Les pages consacrées à la monnaie sont actuellement pour nous parmi les plus intéressantes.
En 1566, M. de Malestroit, conseiller du roi et maître des comptes « pour le fait des monnoies », avait adressé au roi ses observations sous le nom de Paradoxes[1]. Contrairement à l’opinion reçue alors, il soutenait que rien n’était enchéri en France depuis trois cents ans, et que le sentiment contraire qui avait cours ne venait que de l’amenuisement des monnaies.

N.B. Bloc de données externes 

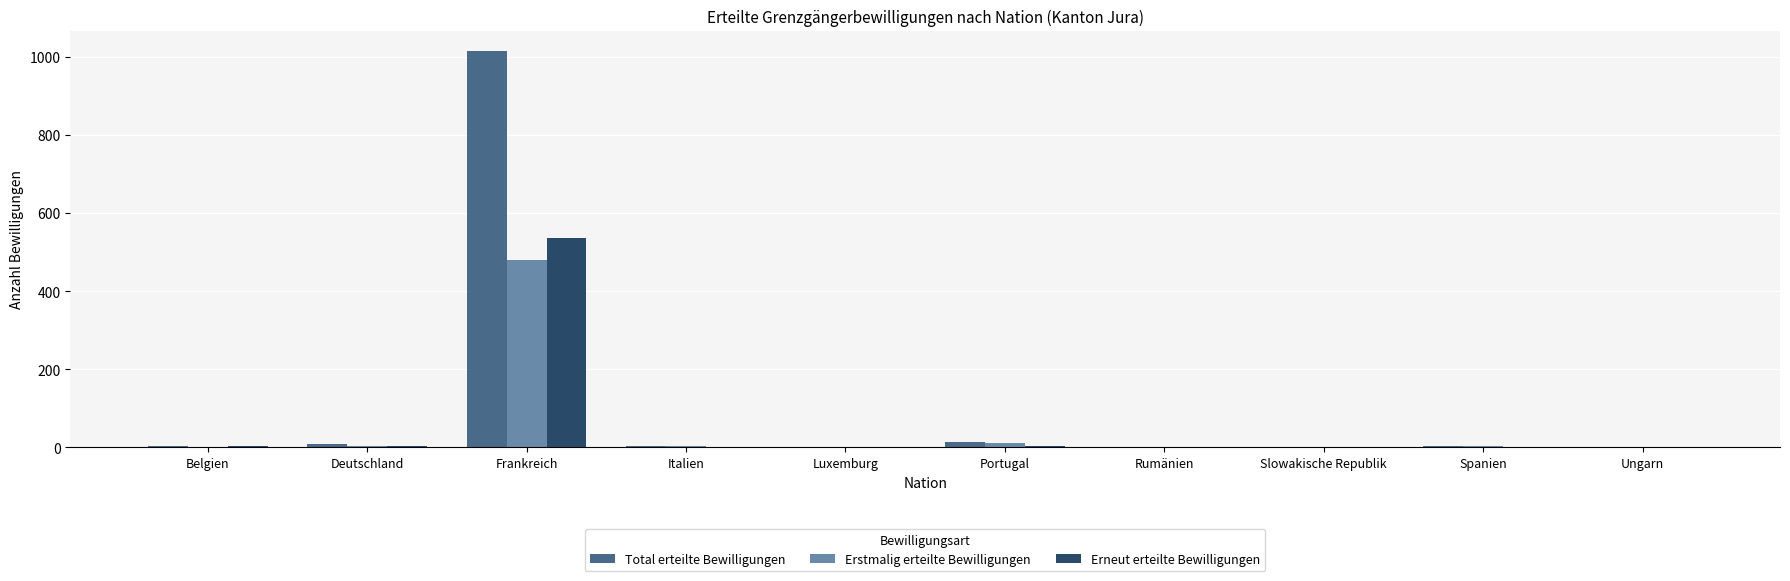

What is the sum of the Erneut erteilte Bewilligungen values at Luxemburg and Frankreich?

536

Ainsi selon lui, si un muid de vin de qualité moyenne, qui avait valu autrefois 4 livres en année commune, en valait 12 de son temps, c’était tout simplement parce que les changements survenus dans l’Intervalle avaient eu pour résultat de ne mettre ni plus ni moins d’or ou d’argent dans les douze livres que dans les quatre[2].
C’est pour réfuter ces assertions que Bodin écrit en 1568 sa Réponse aux paradoxes de M. de Malestroit touchant renchérissement de toutes choses et la monnaie[3]. Il assigne immédiatement à ce phénomène « quatre ou cinq causes », qui sont les suivantes selon lui : 1° « l’abondance d’or et d’argent » — c’est « la principale et presque seule, dit-il, (que personne jusques ici n’a touchée) » ; 2° les « monopoles » ; 3° la « disette qui est causée, tant par la traite (exportation des marchandises) que par le dégât » ; 4° « le plaisir des rois et grands seigneurs, qui haussent le prix des choses qu’ils aiment » ; 5° « le prix des monnaies, qui est ravalé de son ancienne estimation » — et ici, si Bodin se retrouve d’accord avec Malestroit, ce n’est assurément que dans une bien légère mesure[4].

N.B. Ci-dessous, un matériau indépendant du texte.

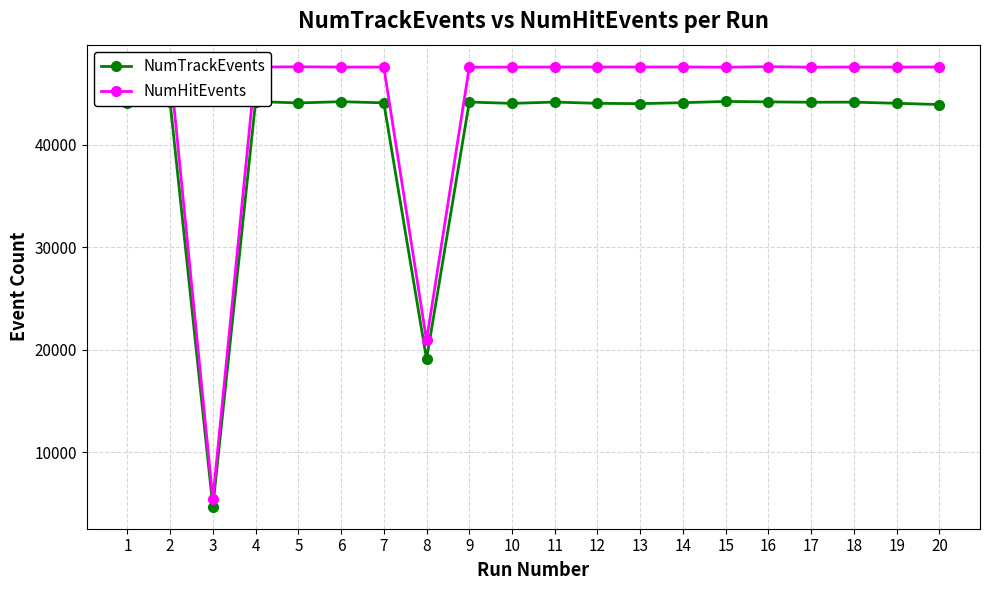

The NumHitEvents series shows 66640 at 2. True or false?

False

- ↑ Voir les deux Paradoxes de M. de Malestroit à la suite de l’Apologie de René Herpin pour la République et de la Réponse de Bodin aux Paradoxes, édition de 1599, pp. 77 et s.

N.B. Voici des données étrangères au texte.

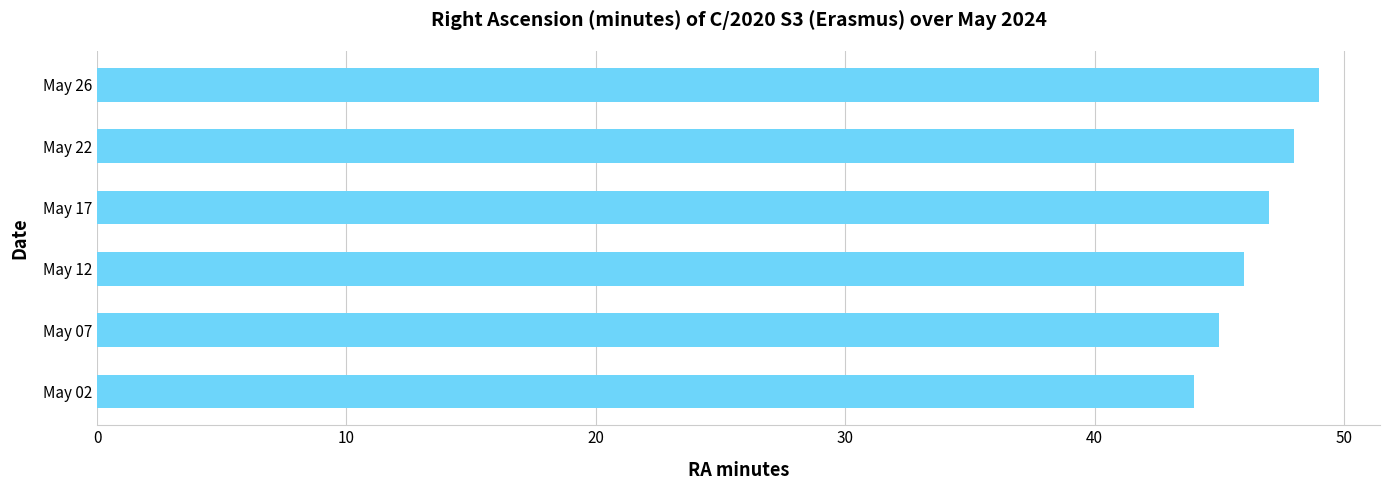

Which has a higher value, May 22 or May 07?

May 22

- ↑ Op. cit., p. 77 verso.
- ↑ Il y avait eu d’abord deux écrits : la Réponse au paradoxe de M. de Malestroit touchant l’enchérissement de toutes choses et le fait des monnaies, puis le Discours sur le rehaussement elle fait des monnaies pour répondre au discours de M. de Malestroit. Bodin les réunit lui-même en un seul ouvrage.
- ↑ Réponse, pp. 46 verso et 47 recto.